Rugpijn steeds of rugpijn altijd, jarenlang, je zult het maar hebben. Er zijn drie soorten rugmensen: zoekers, oplossers en accepteerders. Die laatste groep kennen we niet, want die komen niet. De tweede groep kennen we ook niet zo goed. Die hebben zelf manieren ontwikkeld om het vlotter over te laten gaan. Ze hebben hun pijnstillers, uurtje liggen na een zware dag. Verder blijven ze graag wat in beweging. Of ze accepteren de rugpijn als de prijs voor het tegelen van de tuin Tevreden rugpijn is dat. Ze hebben hun adresjes, voor als het even erger is, zoals hun sportmasseur, fysiotherapeut of kraker. Nooit lang allemaal, want zo belangrijk is hun rug niet, hoewel het verdraaid pijn kan doen.
De derde groep rugmensen, de zoekers, die zien we wel vaak.
Zij zoeken jarenlang vruchteloos naar de volledige genezing van hun rugpijn, naar die éne alles verklarende oorzaak. Ze kunnen niet stoppen met zoeken.
Aan die zoekers stel ik de vraag “Wat heeft u nodig om te stoppen met zoeken? Hoeveel foto’s, specialisten en therapeuten?” Rare vraag natuurlijk. Het is een beetje gemeen, want ik schuif hun illusies aan de kant.
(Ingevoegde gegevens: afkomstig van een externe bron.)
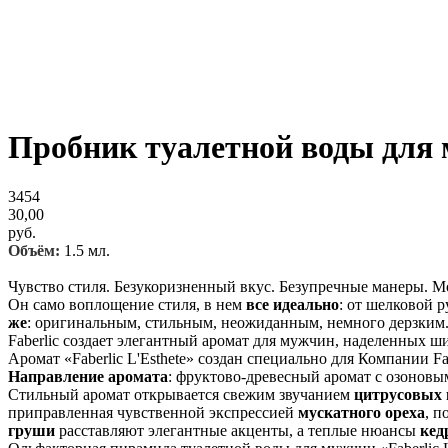
Пробник туалетной воды для 
3454
30,00
руб.
Объём:
1.5 мл.
Чувство стиля. Безукоризненный вкус. Безупречные манеры. М
Он само воплощение стиля, в нем
все идеально
: от шелковой 
же
: оригинальным, стильным, неожиданным, немного дерзким
Faberlic создает элегантный аромат для мужчин, наделенных ши
Аромат «Faberlic L'Esthete» создан специально для Компании Fa
Направление аромата
: фруктово-древесный аромат с озоновы
Стильный аромат открывается свежим звучанием
цитрусовых 
приправленная чувственной экспрессией
мускатного ореха
, п
груши
расставляют элегантные акценты, а теплые нюансы
кед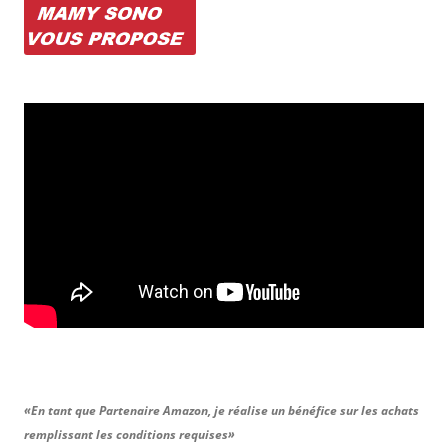
«En tant que Partenaire Amazon, je réalise un bénéfice sur les achats
remplissant les conditions requises»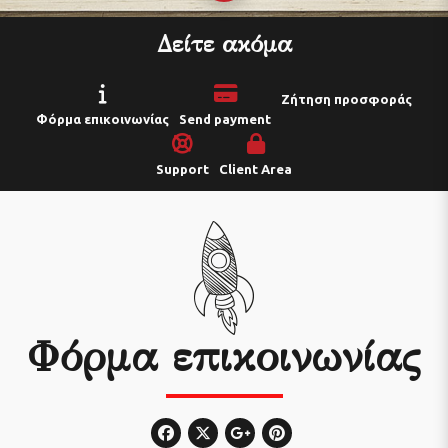
Δείτε ακόμα
Ζήτηση προσφοράς
Φόρμα επικοινωνίας
Send payment
Support
Client Area
Φόρμα επικοινωνίας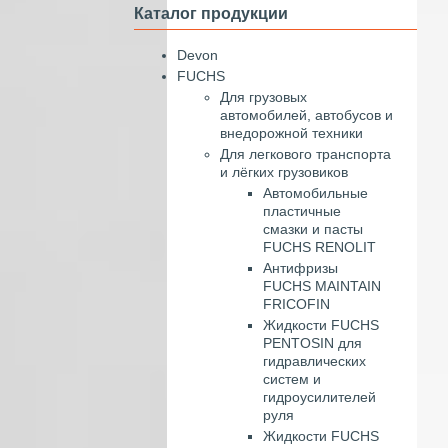
Каталог продукции
Devon
FUCHS
Для грузовых
автомобилей, автобусов и
внедорожной техники
Для легкового транспорта
и лёгких грузовиков
Автомобильные
пластичные
смазки и пасты
FUCHS RENOLIT
Антифризы
FUCHS MAINTAIN
FRICOFIN
Жидкости FUCHS
PENTOSIN для
гидравлических
систем и
гидроусилителей
руля
Жидкости FUCHS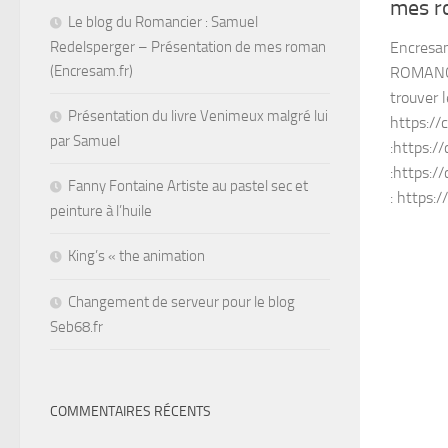
mes r
Le blog du Romancier : Samuel
Redelsperger – Présentation de mes roman
Encresam
(Encresam.fr)
ROMANC
trouver l
Présentation du livre Venimeux malgré lui
https://
par Samuel
:https:/
:https:/
Fanny Fontaine Artiste au pastel sec et
: https:
peinture à l’huile
King’s « the animation
Changement de serveur pour le blog
Seb68.fr
COMMENTAIRES RÉCENTS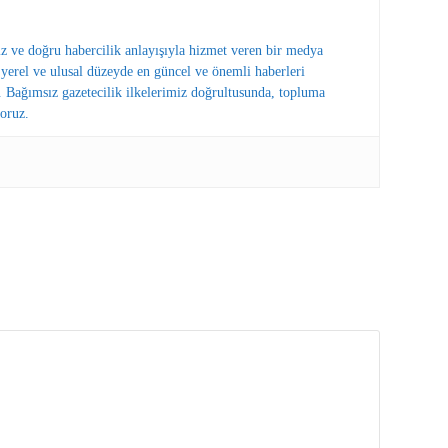
ız ve doğru habercilik anlayışıyla hizmet veren bir medya
erel ve ulusal düzeyde en güncel ve önemli haberleri
 Bağımsız gazetecilik ilkelerimiz doğrultusunda, topluma
oruz.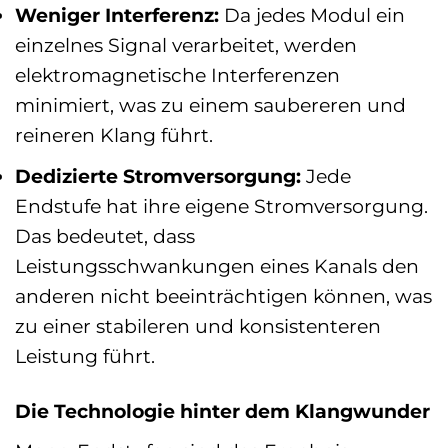
Weniger Interferenz:
Da jedes Modul ein
einzelnes Signal verarbeitet, werden
elektromagnetische Interferenzen
minimiert, was zu einem saubereren und
reineren Klang führt.
Dedizierte Stromversorgung:
Jede
Endstufe hat ihre eigene Stromversorgung.
Das bedeutet, dass
Leistungsschwankungen eines Kanals den
anderen nicht beeinträchtigen können, was
zu einer stabileren und konsistenteren
Leistung führt.
Die Technologie hinter dem Klangwunder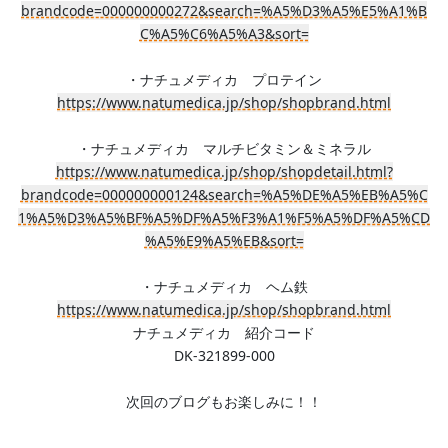
brandcode=000000000272&search=%A5%D3%A5%E5%A1%B
C%A5%C6%A5%A3&sort=
・ナチュメディカ プロテイン
https://www.natumedica.jp/shop/shopbrand.html
・ナチュメディカ マルチビタミン＆ミネラル
https://www.natumedica.jp/shop/shopdetail.html?
brandcode=000000000124&search=%A5%DE%A5%EB%A5%C
1%A5%D3%A5%BF%A5%DF%A5%F3%A1%F5%A5%DF%A5%CD
%A5%E9%A5%EB&sort=
・ナチュメディカ ヘム鉄
https://www.natumedica.jp/shop/shopbrand.html
ナチュメディカ 紹介コード
DK-321899-000
次回のブログもお楽しみに！！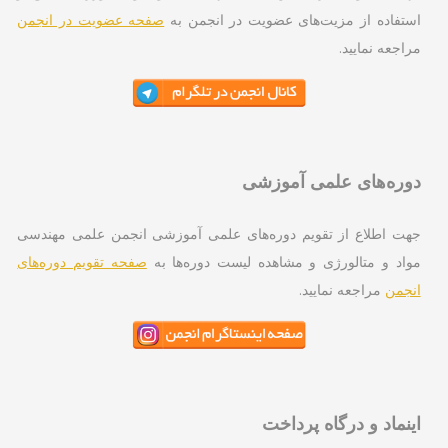
تفاده از مزیت‌های عضویت در انجمن به
صفحه عضویت در انجمن
اجعه نمایید.
ره‌های علمی آموزشی
ت اطلاع از تقویم دوره‌های علمی آموزشی انجمن علمی مهندسی
اد و متالورژی و مشاهده لیست دوره‌ها به
صفحه تقویم دوره‌های
جمن
مراجعه نمایید.
نماد و درگاه پرداخت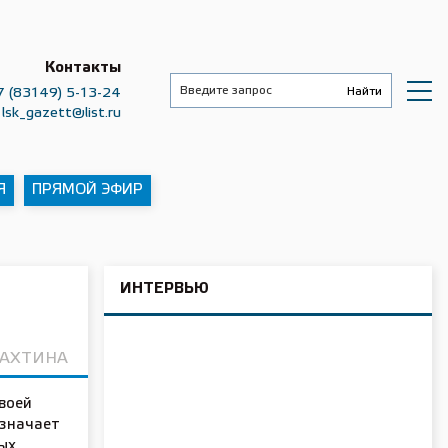
Контакты
7 (83149) 5-13-24
lsk_gazett@list.ru
Я
ПРЯМОЙ ЭФИР
ИНТЕРВЬЮ
РАХТИНА
воей
означает
ых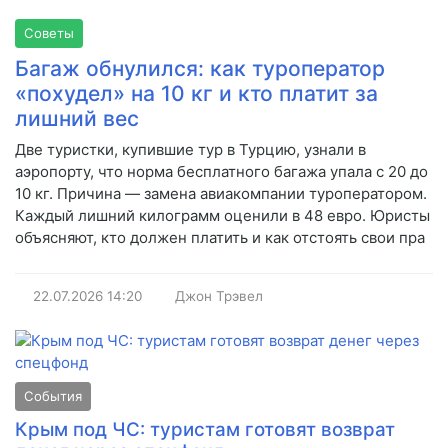
Советы
Багаж обнулился: как туроператор
«похудел» на 10 кг и кто платит за
лишний вес
Две туристки, купившие тур в Турцию, узнали в
аэропорту, что норма бесплатного багажа упала с 20 до
10 кг. Причина — замена авиакомпании туроператором.
Каждый лишний килограмм оценили в 48 евро. Юристы
объясняют, кто должен платить и как отстоять свои пра
22.07.2026
14:20
Джон Трэвел
События
Крым под ЧС: туристам готовят возврат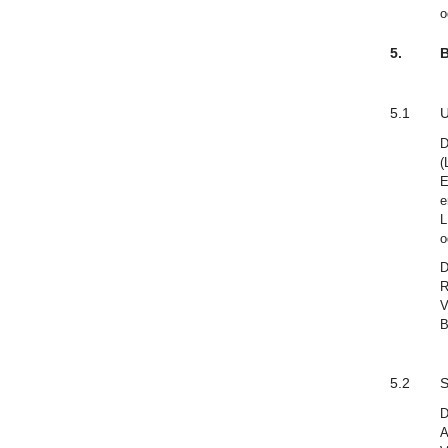
o
5.
B
5.1
U
D
(
E
e
L
o
D
R
V
B
5.2
S
D
A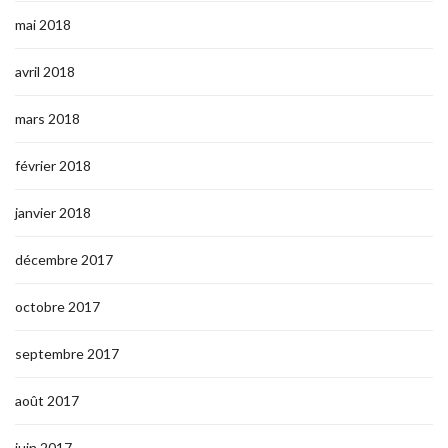
mai 2018
avril 2018
mars 2018
février 2018
janvier 2018
décembre 2017
octobre 2017
septembre 2017
août 2017
juin 2017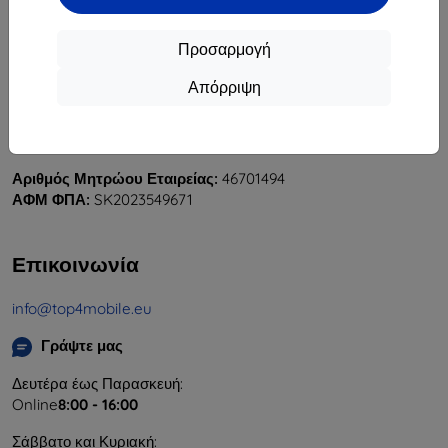
Προσαρμογή
Απόρριψη
Shield-Sk s.r.o.
Οδός Rudolfa Mocka 3750/2A
841 04 Bratislava
Αριθμός Μητρώου Εταιρείας:
46701494
ΑΦΜ ΦΠΑ:
SK2023549671
Επικοινωνία
info@top4mobile.eu
Γράψτε μας
Δευτέρα έως Παρασκευή:
Online
8:00 - 16:00
Σάββατο και Κυριακή:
Ik open de onderhandelingen met een röntgenfoto. “Wat zullen we daarna doen? Een specialist? Zullen we er gelijk twee doen?” Zeg het maar. Dan gaan we dat regelen op één voorwaarde. Vertel me na hoeveel foto’s en specialisten u stopt met zoeken. Dat u accepteert dat die rugpijn komt en gaat als slecht weer. Dat u zelf oplossingen zoekt die wat verzachten. Meestal eindigen de onderhandelingen met een gematigd tegenbod, één specialist bijvoorbeeld, of nog een foto. Dan kan het rugmens gepromoveerd worden tot een oplosser of een accepteerder. Een felicitatie waard. Ooit zei een rugmens tegen me dat zijn rug een onaardige familielid was. Hij stoort enorm, maar het is wel familie. Daar kom je niet vanaf. Rugmensen zijn wijze mensen.